On the question of whether it is worth it financially, do your expected returns factor in the possibilty of default? With 200 loans outstanding at any one time, I would expect the probability of one or more defaults occuring to be quite high (even if you limit yourself to better rated borrowers). Is 14% less defaults sufficiently higher than your cost of funding to justify the risk (and the time). My instinct says "yes" but Prosper is so new that I would not know how confident I should be in making this assesment.

makingourway said...


Great comments!! Thanks so much for the thoughts.

I expect I'll only need to place 1-2 loans per week at $400 per loan. That means about 20-40 minutes each week.

I believe 200 loans should be enough to sufficiently diversify the portfolio with the full realization of the expected rate of default (blending various credit ratings).

I expect to keep most of my investments in B grade or above, however, I'll be aiming for a net marginal interest rate which should prevail if I have to move to lower credit loans (after defaults).

What worries me most, is the question of opportunity cost. Say I invest $10k and borrow $70k at fairly reasonable interest rates, enough to make the 8% iterest rate margin.

Is it worth doing?

Or will other investments become more worthwhile.

in my model, I take the interest rate gains after tax and compound them back into my wholely owned capital where I plan for a 12.5% rate of return after defaults (vs. the 8% margin for borrowed monies).

After 20 years the $10k principal grows to $160k principal due to compounding.

Are there better ways to invest and earn money?

I have a lot more money than $10k or even $80k, my core investment (equities) and retirement portfolio is about $360k.

Am I wasting my time with prosper with such small amounts or is it part of the multiple streams of income argument?

Thanks for your thoughts,
have a great weekend,

Anonymous said...

I guess the problem for me is whether it's realistic to believe that you can really make 8% over that many loans--does Prosper really have enough quality borrowers to make it possible for you to fund that many loans and retain a decent overall quality in your portfolio? Or are you going to have to lower your standards on who you are willing to fund, thus increasing the risk?

traineeinvestor said...

$10,000 growing into $160,000 over 20 years is close to a 15% rate of return - compounded.

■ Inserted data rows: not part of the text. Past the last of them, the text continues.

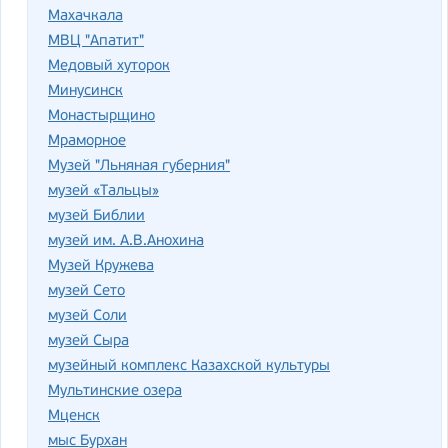
Махачкала
МВЦ "Апатит"
Медовый хуторок
Минусинск
Монастырщино
Мраморное
Музей "Льняная губерния"
музей «Тальцы»
музей Библии
музей им. А.В.Анохина
Музей Кружева
музей Сето
музей Соли
музей Сыра
музейный комплекс Казахской культуры
Мультинские озера
Мценск
мыс Бурхан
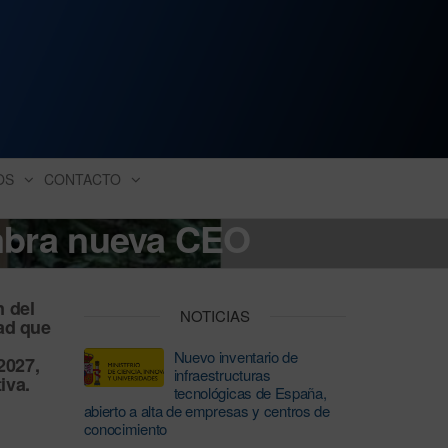
ación industrial
OS
CONTACTO
mbra nueva CEO
n del
NOTICIAS
dad que
l
Nuevo inventario de
-2027
,
infraestructuras
iva.
tecnológicas de España,
abierto a alta de empresas y centros de
conocimiento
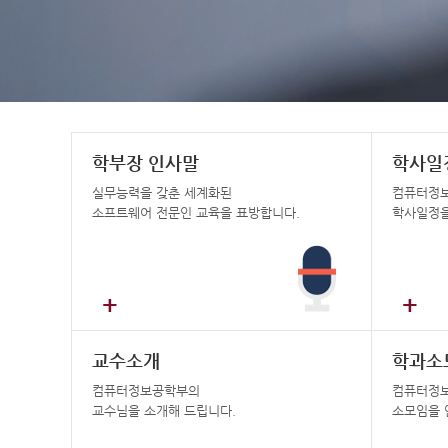
학부장 인사말
학사일
실무능력을 갖춘 세계화된
컴퓨터정
소프트웨어 전문인 교육을 표방합니다.
학사일정을
+
+
교수소개
학과소
컴퓨터정보공학부의
컴퓨터정
교수님을 소개해 드립니다.
소모임을 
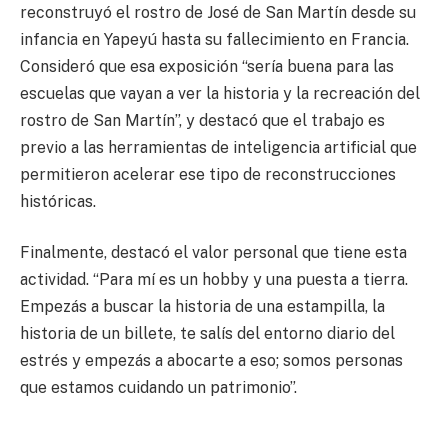
reconstruyó el rostro de José de San Martín desde su
infancia en Yapeyú hasta su fallecimiento en Francia.
Consideró que esa exposición “sería buena para las
escuelas que vayan a ver la historia y la recreación del
rostro de San Martín”, y destacó que el trabajo es
previo a las herramientas de inteligencia artificial que
permitieron acelerar ese tipo de reconstrucciones
históricas.
Finalmente, destacó el valor personal que tiene esta
actividad. “Para mí es un hobby y una puesta a tierra.
Empezás a buscar la historia de una estampilla, la
historia de un billete, te salís del entorno diario del
estrés y empezás a abocarte a eso; somos personas
que estamos cuidando un patrimonio”.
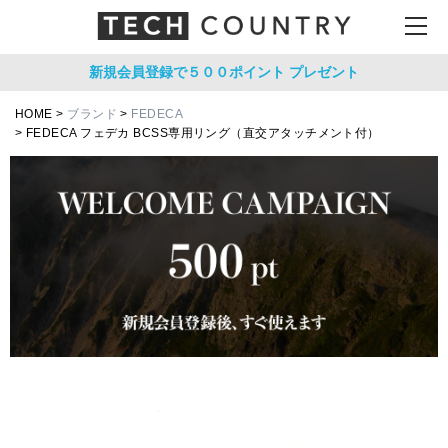
新規会員登録で５００ポイント
プレゼント
HOME
ブランド
FEDECA
FEDECA フェデカ BCSS専用リング（直交アタッチメント付）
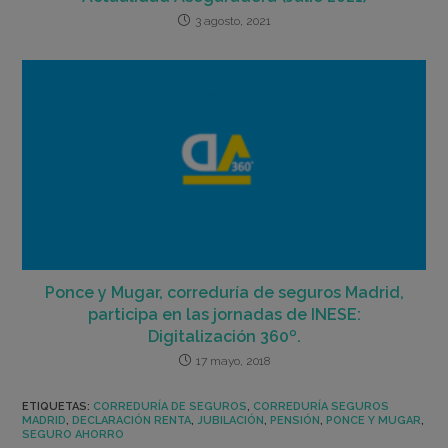
3 agosto, 2021
Ponce y Mugar, correduría de seguros Madrid,
participa en las jornadas de INESE:
Digitalización 360º.
17 mayo, 2018
ETIQUETAS
:
CORREDURÍA DE SEGUROS
,
CORREDURÍA SEGUROS
MADRID
,
DECLARACIÓN RENTA
,
JUBILACIÓN
,
PENSIÓN
,
PONCE Y MUGAR
,
SEGURO AHORRO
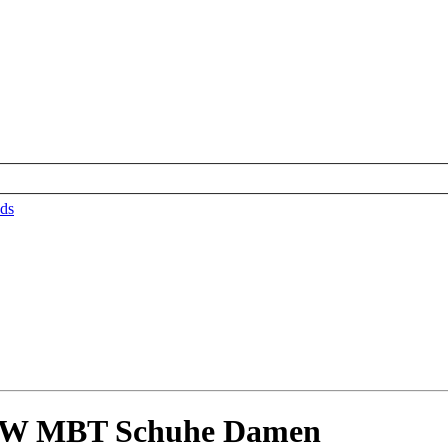
ds
41 W MBT Schuhe Damen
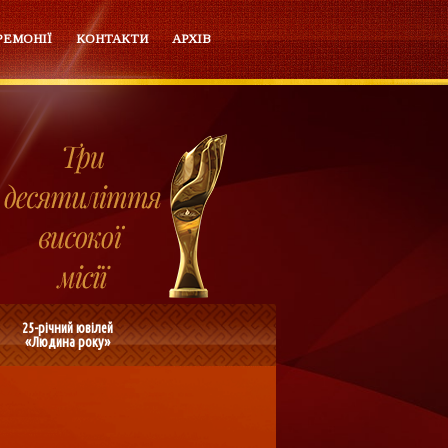
РЕМОНІЇ
КОНТАКТИ
АРХІВ
25-річний ювілей
«Людина року»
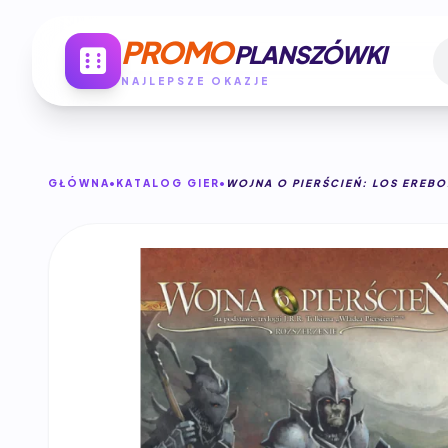
PROMO
PLANSZÓWKI
NAJLEPSZE OKAZJE
GŁÓWNA
KATALOG GIER
WOJNA O PIERŚCIEŃ: LOS EREB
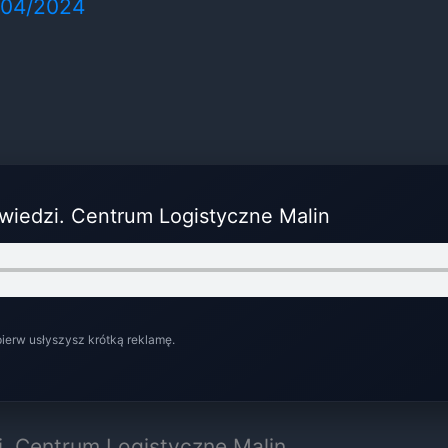
/04/2024
owiedzi. Centrum Logistyczne Malin
pierw usłyszysz krótką reklamę.
i. Centrum Logistyczne Malin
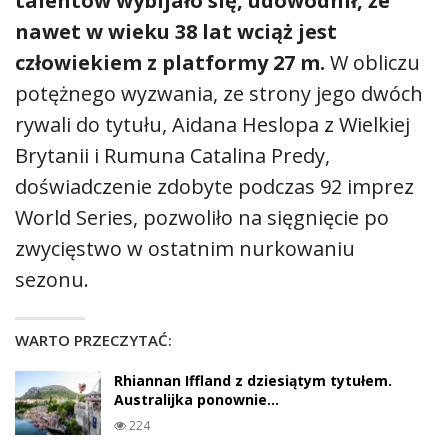
talentów wybijało się, udowodnił, że
nawet w wieku 38 lat wciąż jest
człowiekiem z platformy 27 m.
W obliczu
potężnego wyzwania, ze strony jego dwóch
rywali do tytułu, Aidana Heslopa z Wielkiej
Brytanii i Rumuna Catalina Predy,
doświadczenie zdobyte podczas 92 imprez
World Series, pozwoliło na sięgnięcie po
zwycięstwo w ostatnim nurkowaniu
sezonu.
WARTO PRZECZYTAĆ:
Rhiannan Iffland z dziesiątym tytułem.
Australijka ponownie…
224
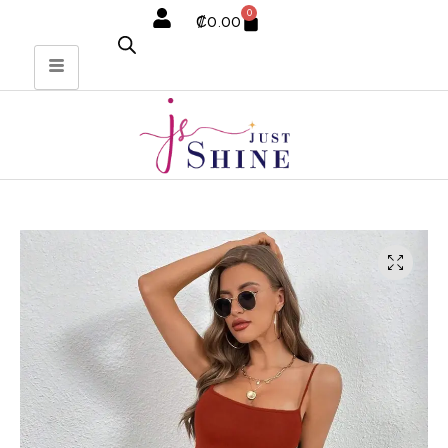
0
₡
0.00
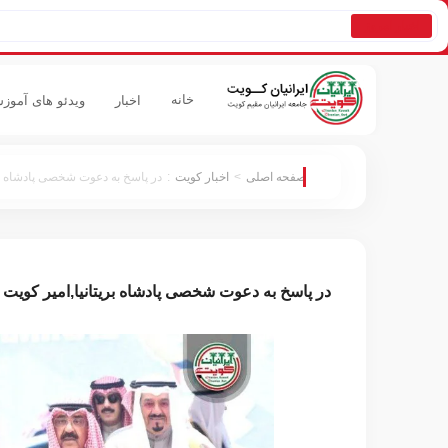
اخبار امروز
خانه
اخبار
ویدئو های آموز
صفحه اصلی
>
اخبار کویت
:
در پاسخ به دعوت شخصی پادشاه بر
در پاسخ به دعوت شخصی پادشاه بریتانیا,امیر کویت 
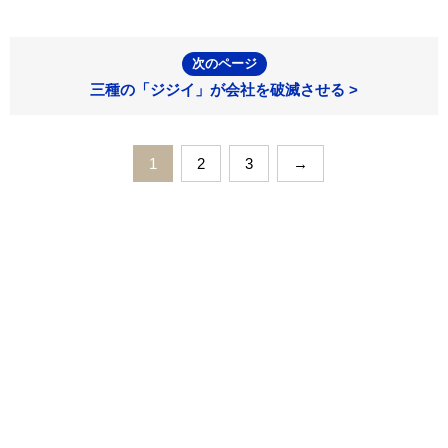
次のページ
三種の「ジジイ」が会社を破滅させる >
1
2
3
→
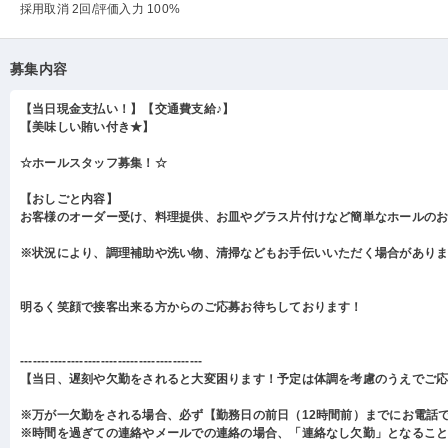
採用取消 2回
/評価入力 100%
募集内容
【当日現金支払い！】【交通費支給♪】
【美味しい賄い付き★】
☆ホールスタッフ募集！☆
【おしごと内容】
お客様のオーダー受け、料理提供、お皿やグラス片付けなど簡単なホールの
※状況により、調理補助や洗い物、清掃などもお手伝いいただく場合があり
明るく笑顔で接客出来る方からのご応募お待ちしております！
-------------------------------------------
【当日、遅刻や欠勤をされると大変困ります！予定は体調を考慮のうえでご
※万が一欠勤をされる場合、必ず【勤務日の前日（12時間前）までにお電話
※時間を過ぎての連絡やメールでの連絡の場合、「連絡なし欠勤」となるこ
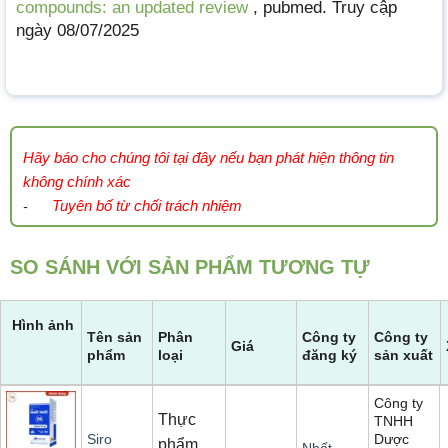
compounds: an updated review
, pubmed. Truy cập
ngày 08/07/2025
Hãy báo cho chúng tôi tại đây nếu bạn phát hiện thông tin
không chính xác
Tuyên bố từ chối trách nhiệm
-
SO SÁNH VỚI SẢN PHẨM TƯƠNG TỰ
Hình ảnh
Tên sản
Phân
Công ty
Công ty
Giá
phẩm
loại
đăng ký
sản xuất
Công ty
Thực
TNHH
Dược
Siro
phẩm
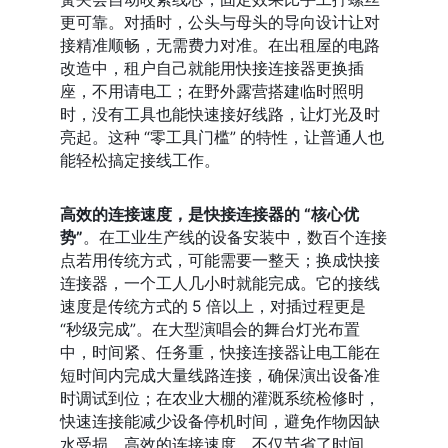
更可靠。对插时，公头与母头的导向设计让对
接精准顺畅，无需费力对准。在出租屋的电路
改造中，租户自己就能用快接连接器更换插
座，不用请电工；在野外露营搭建临时照明
时，没有工具也能快速接好线路，让灯光及时
亮起。这种 “零工具门槛” 的特性，让普通人也
能轻松搞定接线工作。
高效的连接速度，是快接连接器的 “核心优
势”
。在工业生产线的设备安装中，数百个连接
点若用传统方式，可能需要一整天；换成快接
连接器，一个工人几小时就能完成。它的接线
速度是传统方式的 5 倍以上，对插过程更是 
“秒级完成”。在大型演唱会的舞台灯光布置
中，时间紧、任务重，快接连接器让电工能在
短时间内完成大量线路连接，确保演出设备准
时调试到位；在农业大棚的灌溉系统检修时，
快速连接能减少设备停机时间，避免作物因缺
水受损。高效的连接速度，不仅节省了时间，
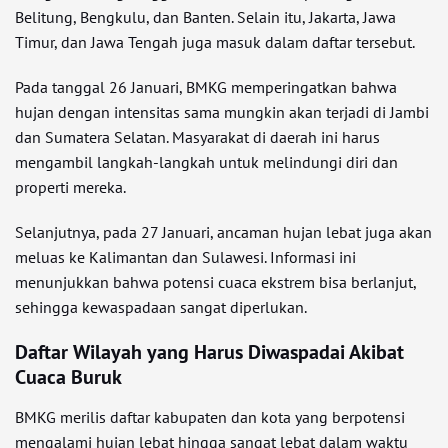
Belitung, Bengkulu, dan Banten. Selain itu, Jakarta, Jawa
Timur, dan Jawa Tengah juga masuk dalam daftar tersebut.
Pada tanggal 26 Januari, BMKG memperingatkan bahwa
hujan dengan intensitas sama mungkin akan terjadi di Jambi
dan Sumatera Selatan. Masyarakat di daerah ini harus
mengambil langkah-langkah untuk melindungi diri dan
properti mereka.
Selanjutnya, pada 27 Januari, ancaman hujan lebat juga akan
meluas ke Kalimantan dan Sulawesi. Informasi ini
menunjukkan bahwa potensi cuaca ekstrem bisa berlanjut,
sehingga kewaspadaan sangat diperlukan.
Daftar Wilayah yang Harus Diwaspadai Akibat
Cuaca Buruk
BMKG merilis daftar kabupaten dan kota yang berpotensi
mengalami hujan lebat hingga sangat lebat dalam waktu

If I could get 15% pa on all my investments for 20 years, I would be a very very happy man indeed. This is better than the long run return on US stocks.

Question to consider: the last decade or so has been a generally good time for the economy with interest rates at historically low levels (at least in nominal terms). Credit defaults have not been that bad outside the tech/telecoms sector. What happens if the Fed keeps raising rates and the economy stalls? I'd expect the default rate to rise. It's also possible that the spreads may rise as well in that scenario. This isn't to say that I think your plan isn't a bad one - actually I think it's pretty good - but the possibilty of returns varying from your model is quite high.